Йоши объяснила, что ей придется прогуливать до тех пор, пока из Италии не вернется ее брат. Он напишет объяснительное письмо для школы и подделает отцовскую подпись. У него это замечательно получается. Потом Йоши спросила, в какой я гимназии, и ужасно удивилась, когда узнала, что моя школа и наш дом почти на другом конце Вены. Она непременно хотела узнать, чего тогда я таскаюсь к Муксенедеру. В животе у меня было уже не так горячо, как от охотничьего чая, было просто очень тепло, и я рассказал Йоши, почему столько времени просиживаю в булочной.

Я все ей рассказал! Абсолютно все. Даже про Эдипов комплекс и про то, что, если верить моим сестрам, из-за этого можно стать голубым. И что я уже спрашивал себя — может, это все и правда, ведь Солянка мне неприятна и я с огромным трудом заставляю себя ее целовать. В конце своего спича я хотел добавить, что с тех пор, как познакомился с Йоши, больше насчет этого не волнуюсь. Но не смог. Просто не знал, какими словами об этом сказать.

Когда я замолчал, Йоши положила вязанье на колени, почесала голову спицей и сказала:

— Говорят, в каждом человеке есть что-то от би. И тут ничего необычного нет. Да это теперь и не запрещено больше — разве что с малолетними! — Она захихикала. — Правда, ты как раз и есть малолетний!

Я взглянул на нее немного обиженно. Ее хихиканье было тут ни к чему. Но Йоши ничего не заметила. Она еще почесала голову под черным ежиком, а потом положила спицу на вязанье.
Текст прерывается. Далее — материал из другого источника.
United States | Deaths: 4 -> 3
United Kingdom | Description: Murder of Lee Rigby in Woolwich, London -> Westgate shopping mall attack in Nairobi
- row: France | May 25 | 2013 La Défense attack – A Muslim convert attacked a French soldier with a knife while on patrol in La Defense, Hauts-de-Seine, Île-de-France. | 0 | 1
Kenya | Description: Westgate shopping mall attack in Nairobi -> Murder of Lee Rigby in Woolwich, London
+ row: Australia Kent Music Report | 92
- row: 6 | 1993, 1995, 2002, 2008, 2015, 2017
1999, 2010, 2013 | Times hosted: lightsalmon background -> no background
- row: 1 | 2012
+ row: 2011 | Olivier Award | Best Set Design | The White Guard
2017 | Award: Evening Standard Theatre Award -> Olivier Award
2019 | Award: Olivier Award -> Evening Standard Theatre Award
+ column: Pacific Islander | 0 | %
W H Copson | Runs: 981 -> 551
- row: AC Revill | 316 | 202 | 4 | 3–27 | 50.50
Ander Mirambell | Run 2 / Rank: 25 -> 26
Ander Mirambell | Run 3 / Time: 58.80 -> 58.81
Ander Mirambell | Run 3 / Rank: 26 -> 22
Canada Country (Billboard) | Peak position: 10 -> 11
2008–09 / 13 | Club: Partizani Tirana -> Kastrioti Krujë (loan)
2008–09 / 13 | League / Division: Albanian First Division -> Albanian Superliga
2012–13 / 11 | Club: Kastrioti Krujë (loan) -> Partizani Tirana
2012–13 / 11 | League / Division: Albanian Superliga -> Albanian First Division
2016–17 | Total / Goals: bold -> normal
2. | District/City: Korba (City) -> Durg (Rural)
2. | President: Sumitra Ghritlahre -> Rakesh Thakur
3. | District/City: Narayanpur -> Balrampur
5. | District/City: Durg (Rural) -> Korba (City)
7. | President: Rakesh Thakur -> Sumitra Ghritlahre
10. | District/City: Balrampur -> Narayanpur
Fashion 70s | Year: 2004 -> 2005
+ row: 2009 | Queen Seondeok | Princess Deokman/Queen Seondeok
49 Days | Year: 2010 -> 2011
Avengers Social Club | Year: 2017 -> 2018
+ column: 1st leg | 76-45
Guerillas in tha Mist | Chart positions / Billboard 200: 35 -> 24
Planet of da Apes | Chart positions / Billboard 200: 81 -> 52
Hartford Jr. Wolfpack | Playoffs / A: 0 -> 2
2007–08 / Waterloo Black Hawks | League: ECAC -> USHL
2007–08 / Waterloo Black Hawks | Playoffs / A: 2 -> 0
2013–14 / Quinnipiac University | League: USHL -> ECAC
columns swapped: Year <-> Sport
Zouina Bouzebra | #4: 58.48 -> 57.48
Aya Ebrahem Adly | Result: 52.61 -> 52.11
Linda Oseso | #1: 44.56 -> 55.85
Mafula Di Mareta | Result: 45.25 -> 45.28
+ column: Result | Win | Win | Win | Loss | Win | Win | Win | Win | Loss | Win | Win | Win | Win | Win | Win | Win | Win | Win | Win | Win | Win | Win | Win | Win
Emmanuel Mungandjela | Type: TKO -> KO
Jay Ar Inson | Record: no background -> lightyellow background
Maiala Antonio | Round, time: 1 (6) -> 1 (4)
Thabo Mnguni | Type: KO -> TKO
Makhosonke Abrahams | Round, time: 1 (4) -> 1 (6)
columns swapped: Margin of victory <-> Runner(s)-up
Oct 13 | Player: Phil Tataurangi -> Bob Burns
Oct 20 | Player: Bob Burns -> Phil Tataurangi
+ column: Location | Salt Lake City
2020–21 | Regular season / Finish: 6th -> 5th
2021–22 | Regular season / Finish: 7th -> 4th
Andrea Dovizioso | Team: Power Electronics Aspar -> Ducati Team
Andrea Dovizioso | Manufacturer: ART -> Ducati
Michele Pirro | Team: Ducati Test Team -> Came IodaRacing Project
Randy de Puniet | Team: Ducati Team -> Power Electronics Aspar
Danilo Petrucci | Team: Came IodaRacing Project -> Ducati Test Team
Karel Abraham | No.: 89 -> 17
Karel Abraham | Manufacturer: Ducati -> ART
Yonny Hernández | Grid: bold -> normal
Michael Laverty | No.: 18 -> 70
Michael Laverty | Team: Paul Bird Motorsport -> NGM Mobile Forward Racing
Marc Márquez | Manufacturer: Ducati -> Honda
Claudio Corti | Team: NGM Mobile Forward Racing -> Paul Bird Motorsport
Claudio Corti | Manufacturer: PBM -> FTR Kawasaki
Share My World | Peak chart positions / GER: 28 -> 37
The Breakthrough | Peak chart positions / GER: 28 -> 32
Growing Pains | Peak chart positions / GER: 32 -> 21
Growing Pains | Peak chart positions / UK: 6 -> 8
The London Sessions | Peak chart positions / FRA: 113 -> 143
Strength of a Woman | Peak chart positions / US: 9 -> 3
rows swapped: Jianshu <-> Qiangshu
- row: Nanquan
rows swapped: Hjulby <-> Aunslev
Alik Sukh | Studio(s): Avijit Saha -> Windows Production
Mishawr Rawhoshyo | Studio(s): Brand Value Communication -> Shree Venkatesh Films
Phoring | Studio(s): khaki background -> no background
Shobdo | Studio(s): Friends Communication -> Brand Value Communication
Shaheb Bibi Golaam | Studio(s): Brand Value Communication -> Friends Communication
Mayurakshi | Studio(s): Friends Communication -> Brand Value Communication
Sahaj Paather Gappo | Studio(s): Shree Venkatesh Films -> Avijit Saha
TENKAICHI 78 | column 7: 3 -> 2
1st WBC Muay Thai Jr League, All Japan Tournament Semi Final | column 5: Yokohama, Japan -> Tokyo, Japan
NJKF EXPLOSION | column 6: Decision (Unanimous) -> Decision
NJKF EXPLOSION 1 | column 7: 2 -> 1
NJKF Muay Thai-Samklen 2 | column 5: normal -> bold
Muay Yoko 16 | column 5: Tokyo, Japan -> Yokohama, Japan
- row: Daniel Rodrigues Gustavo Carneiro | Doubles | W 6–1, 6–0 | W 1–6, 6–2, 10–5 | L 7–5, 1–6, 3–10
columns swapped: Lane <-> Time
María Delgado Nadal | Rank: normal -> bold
— Кстати, — сказала она, — как фамилия Йоханнеса, я знаю. Мог бы сразу меня спросить. Он учится со мной в одной школе, ходит в одиннадцатый класс. Мюллер его фамилия. Совершенный сноб и хлыщ. Прыскается духами, а волосы феном укладывает. Шмотки все навороченные, «Армани» да «Хехтер». «Лакост» для него уже слишком дешево. А на руке «Ролекс» болтается.